* [Document passage]:
The EU has a 20% to 40 % global market share of various financial services.  Working from data from the IMF, the World Federation of Exchanges, Bank of International Settlements, the European Fund and Asset Management Association and company reports of the top 100 global reinsurers, the EU estimated the global market shares in commercial bank assets, debt securities, stock market capitalisation, investment fund net assets, life and non-life premiums and non-life net written premiums in reinsurance for the EU in 2004 [see Chart].

Estimates of something as fungible as financial services must be treated cautiously but, overall, the EU financial services industry is comparable to the US.  The EU has a larger share of the global banking market (45%) and global reinsurance (nearly 40%), while the US has a larger market share of stock market activities (40%) and investment management (50%) sectors.  All these market shares are fluid.  Changes in the US, particularly due to regulation, make the EU more competitive for wholesale financial services, while the EU’s fragmented retail financial services serve as a barrier to entry against efficient foreign firms.  Given the EU’s population of 480 million in 2007, the EU will remain a major domestic retail financial services market regardless of the skill or incompetence of regulation or compliance, so this chapter will focus on areas where regulation will help the EU to gain or lose significant international business.

EU Share of World Financial Activity 2004 (%)

 



Source: Commission Of The European Communities, “Financial Integration Monitor 2006”, SEC(2006) 1057, Commission Staff Working Document, Brussels, 26 July 2006, page 6.

The Role of the Single Market

The EU began as a Common Market and in many ways is defined by the members’ desire to eliminate trade barriers and simplify rules to enable individuals, consumers and businesses in the EU to make the most of the opportunities offered to them by having direct access to this enormous market.

* [Data section]:
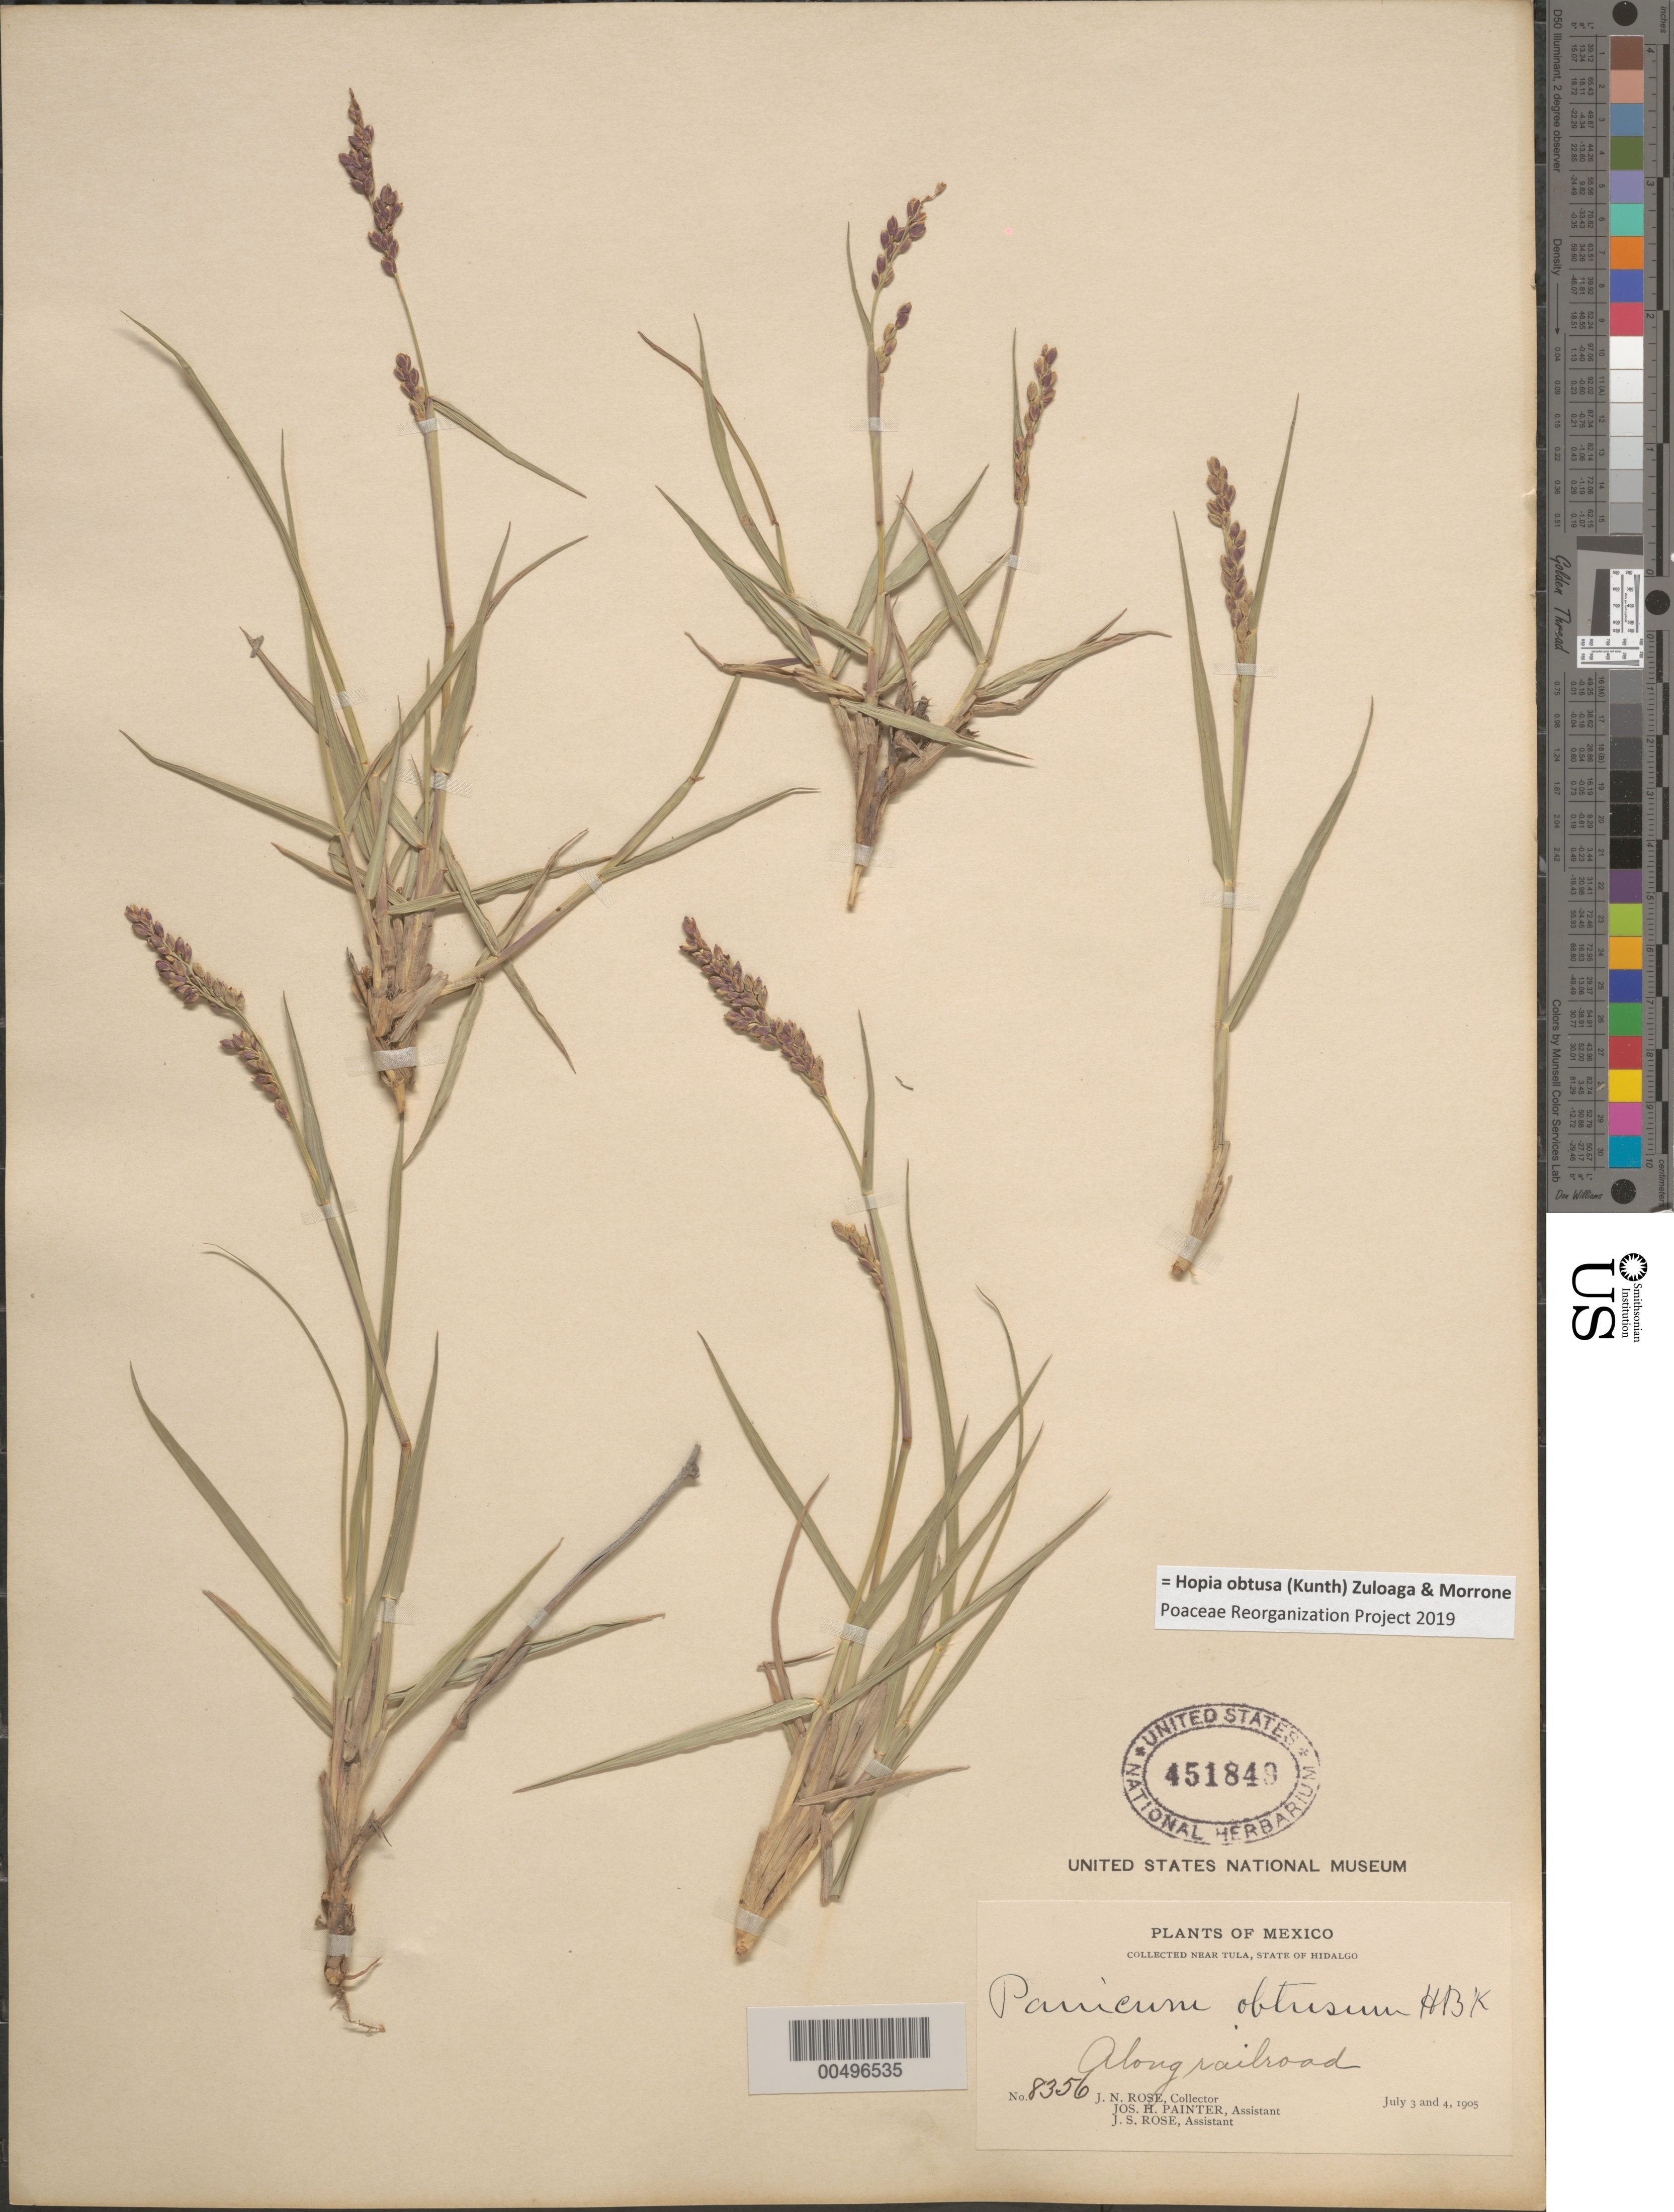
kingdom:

* [Problems]:
A. According to the passage on EU financial services, what was the EU's population in 2007?
B. From the passage on EU financial services, copy everything from "The EU began" down to "this enormous market.".
C. Continue the passage on EU financial services from its last sentence.

* [Answers to the exercise]:
A. 480 million

B.
The EU began as a Common Market and in many ways is defined by the members’ desire to eliminate trade barriers and simplify rules to enable individuals, consumers and businesses in the EU to make the most of the opportunities offered to them by having direct access to this enormous market.

C.
The ‘single market’ is based on ‘four freedoms’ enshrined in treaties among the members - the free movement of people, goods, services and capital.  Financial services affects all four freedoms.  People need payment, savings and protection products that transcend national boundaries.  Movement of goods and services benefits from efficient, integrated payment systems.  The efficient allocation of capital across the EU should benefit growth for all members.  EU policy and strategy in financial services and financial markets tries to promote coherence and consistency among banking, insurance, securities and investment funds, financial markets infrastructure, retail financial services and payment systems.  To quote from the EU website:

From 1999 to 2005, this overarching policy was delivered in the framework of the Financial Services Action Plan (FSAP), and the Commission continues to regularly monitor progress made in implementing the FSAP, for instance through making twice-monthly updates to its FSAP transposition tables.  Work also continues on co-ordinating the initiatives driven by the FSAP, including the restructured financial services committee architecture (Lamfalussy approach), the Inter-institutional Monitoring Group and supervisory convergence.  In December 2005, the Commission published the White Paper on Financial Services 2005-2010, which sets out the Commission's objectives in financial services policy for the period to 2010.”

EU objectives that affect compliance are threefold.  Firstly, the EU intends to remove barriers to financial services, including reducing unnecessary compliance obligations.  The EU is looking to allocate capital more appropriately and reduce the costs of financial services.  Secondly, the EU intends to enforce existing regulation, balancing the compliance drivers of financial stability and consumer protection with the markets through rigorous impact assessment.  Thirdly, EU relations with other global financial marketplaces and strengthening European influence globally require enhancing supervisory cooperation and convergence within the EU.  The net impact of this third point is likely to be an increase in compliance obligations.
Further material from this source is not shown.